Efkan Vural - Her şeye rağmen yaşamak çok güzel-10
SEVGİLİ EFKAN HOCAM NAÇİZANE FAKİRİNİZ HAKKINDAKİ YAZISINA ŞÖYLE DEVAM ETMİŞ... PAZARTESİ YAZI MİLLİYET BLOG DA GEÇ YAYINLANMIŞTI. BENDE SALI UNUTTUM. KISMET BUGÜNMÜŞ...
http://blog.milliyet.com.tr/her-seye-ragmen-yasamak-cok-guzel-10/Blog/?BlogNo=456879
Her şeye rağmen yaşamak çok güzel-10
Celal ÇELİK’in hayata dair, ahlaki, dini ve felsefi düşünce ve yorumlarını beğeniyle sunmaya devam ediyorum.
Ömür Geçiyor
1 ,2 ,3 ,4 ,5 ...... evet ömrümüzden beş saniye geçti. Zamanı durdurmanın ve geri almanın hiç imkanı yok. Saati durdursak da geçen gün ömürdendir. Ömür sermayesi tükeniyor. Belki de yarın dünyadaki son günümüz.
Gelin, eğer sigara içiyorsaniz, sigarayı bırakın... Yeter artık bu kilolar! sıkı bir rejim yapalım, spora başlayalım. Mesela sevdiklerinize zaman ayırın. Hiç oğlunuz veya kızınızla beraber, bir sirke veya basketbol maçına gittiniz mi?
Kendimize bir hedef seçelim ve planlar yapalım ve not alalım. Önceden, planladıklarımı acaba yapabildim mi? diye kontrol edelim.
Kusurunu Söyleyen Dostları Olmalı İnsanın
Tek kusursuz Allah’tır. Hepimizin az veya çok kusurlarımız vardır. Kimi insanların ise kusurdan öte günah alışkanlığı vardır. İçki, kumar, yalancılık gibi…
Bu imtihan dünyasında kusurlarımızı söyleyebilen dostlara ihtiyacımız var. “Dostum sen iyisin, hoşsun ama keşke şu huyundan da vazgeçsen” diyenler gerçek dostumuzdur.

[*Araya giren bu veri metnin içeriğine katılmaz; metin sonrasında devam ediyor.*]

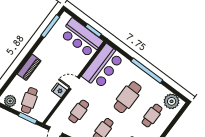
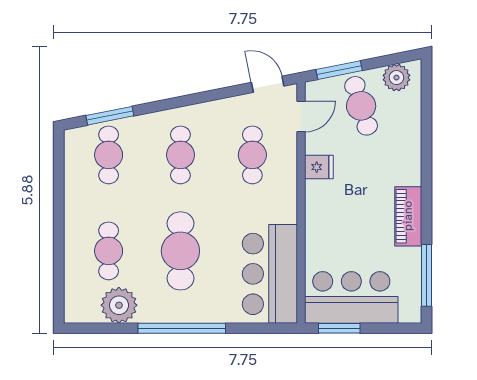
piano: (29, 67) -> (408, 216), moved
door: (74, 83) -> (301, 117), moved
plant: (172, 101) -> (119, 305), moved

Mesela, dostumuzun sırtında bir böcek gördük mü hemen uyarırız değil mi? Böceği geçtik, sırtına çıkmış zehirli bir akrep görsek, panikleyerek uyarmaz mıyız?
Neden uyarırız, çünkü o sevdiğimizi akrep sokabilir ve belki de ölebilir.
Kısacık dünyamızın harap olmasına sebep olabilecek akrebi görünce hemen uyaran insanlar, neden ölümsüzlük diyarı ahiretimizi harap edecek şeyler için uyarmazlar?
Evet ilahi aşk, dine hizmet etmek, Efendimizin SAV tebliğ yolunu takip etmektir. Dünyanın geçici olduğunu herkes bilir ama dünyaya dalar.
İlahi aşkla yananlar küsmek, kızmak, yorulmak, nefret nedir bilmezler. Tüm insanları severler, öyle severler ki, ateşe doğru uçuşan kelebekleri kurtarmaya çalışanlar gibi durmadan sevgiyle koştururlar.Benim şimdi bütün ibadetlerim, yazılarım, maillerim, facebook ta paylaştıklarım, sohbetlerim, dualarım hep Allah aşkımdandır.
Ölümsüzlük Mümkün Mü? Evet Ama Nasıl?
Hepimizin içinde sonsuz bir yaşama isteği, hiç ölmemek duygusu vardır. Dünyada binlerce yıldır, bir ölümsüzlük hayali ve ebedi gençlik arzusu vardır. Genetik ve tıbbi raştırmalar çoğunlukla hep bu hayal içindir. Peki bu mümkün mü? … Evet mümkün ama nasıl?
Allah’ın ölümsüzlük isteği vermesinin nedeni şudur diyebiliriz ki:
İnsan, bu duyguyla anlar ki Allah, biz insanları sadece bu kısacık fani dünya için yaratmış olamaz.
Binlerce yıldır her bahar kurulan yemyeşil dünya, her kış yok oluyor. Her sene milyonlarca çiçek, ağaç, meyveler Allah’ın rahmet hazinesinden yeni gelen baharla tekrar diriliyor.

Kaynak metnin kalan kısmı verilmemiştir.